In the third quarter of the year, public and private issuers made transfers for 6,438 million dollars to pay interest on debt in foreign currency, reported Banco de México.
The payment of the yields of public sector issuers for the period from July to September was the highest of the three quarters this year and completed a fourth consecutive quarterly increase.
Analysts from Moody’s rating agency warned that Mexico’s interest payments and income ratio is increasing above the average managed by rating peer countries. In fact, they estimate that for Mexico this relationship will increase 13% this year, which is almost double the average expected for countries that have a rating similar to Mexico’s in the agency, which is 7 percent.
Economists from the Institute of International Finance (IIF) detail that interest payments are the greatest source of risk for the financial and social stability of countries and is related to the upward trend in rates worldwide, particularly those of the United States.
According to information from Banxico, 53% of these resources were disbursed by public sector issuers.
That is, in the period from July to September, 3,439 million dollars that left the country to pay debt interest were disbursed by the government, companies, parastatals, and public companies such as Petróleos Mexicanos (Pemex) and the Federal Electricity Commission (CFE). ; the Bank of Mexico and the Institute for the Protection of Bank Savings (IPAB) as well as state and municipal governments.
IIF strategists, led by Sonja Gibbs, recently warned that debt service will be a significant pressure on the public accounts of the countries and in the event of a rapid increase in world rates, the financial dynamics of issuers could be weakened .
Moody’s analysts have also warned that Mexico’s interest payments weaken its fiscal position.

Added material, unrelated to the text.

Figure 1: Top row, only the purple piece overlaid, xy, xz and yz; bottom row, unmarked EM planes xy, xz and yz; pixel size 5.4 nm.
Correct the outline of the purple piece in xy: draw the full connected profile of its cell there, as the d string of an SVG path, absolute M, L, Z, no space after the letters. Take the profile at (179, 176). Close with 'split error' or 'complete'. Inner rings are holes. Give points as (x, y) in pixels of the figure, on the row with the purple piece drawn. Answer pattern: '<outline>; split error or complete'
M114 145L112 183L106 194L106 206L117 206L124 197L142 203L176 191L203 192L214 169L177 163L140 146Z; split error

Information from Banco de México shows that so far this year, this is from the first quarter of 2022 to the third, the accumulated payment for government debt service amounted to 10,264.90 million dollars.
Interests on private debt also accelerate
The rest of the resources documented by Banco de México as debt interest payments in the third quarter, corresponding to 2.999 million dollars, were transferred by private sector issuers.

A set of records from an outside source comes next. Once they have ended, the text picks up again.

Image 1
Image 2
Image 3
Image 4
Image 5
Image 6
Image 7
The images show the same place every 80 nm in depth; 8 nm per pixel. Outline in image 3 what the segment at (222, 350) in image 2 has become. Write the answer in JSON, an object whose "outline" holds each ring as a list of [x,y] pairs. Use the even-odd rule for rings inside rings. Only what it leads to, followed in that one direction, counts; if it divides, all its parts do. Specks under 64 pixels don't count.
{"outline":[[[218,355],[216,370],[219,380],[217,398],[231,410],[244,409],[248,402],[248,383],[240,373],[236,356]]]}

In fact, the information from the central bank shows that this was the highest quarterly disbursement for this type of issuers in seven quarters, it incorporates a seventh consecutive quarterly increase and represents an increase of 21% compared to the disbursed in the same period of the previous year.
In the nine months of the year reported by Banxico, private sector issuers have transferred abroad the payment of 6,706 million dollars for the service of their debt, an amount that exceeds 5,846 million dollars that they disbursed in the same period of the previous year for this same concept.
The International Monetary Fund (IMF) warned since April that the unprecedented increase in private debt could slow down the economic recovery.
They identified among the vulnerable companies those located in the intensive personal contact services sector that tended to borrow to survive the drop in revenue caused by the pandemic.
Liquidity risk
An analysis developed by Moody’s rating agency warns that as the impact of higher interest rates takes effect in a context of economic slowdown, more liquidity risks are generated for public and private issuers.
In an episode of uncertainty about the path of inflation, volatility can become a constant that requires further tightening of monetary policy, which would trigger greater risk aversion. This environment will reduce net financial inflows and increase the cost of financing.
However, Moody’s experts believe that Mexico’s close relationship with the United States may facilitate market access.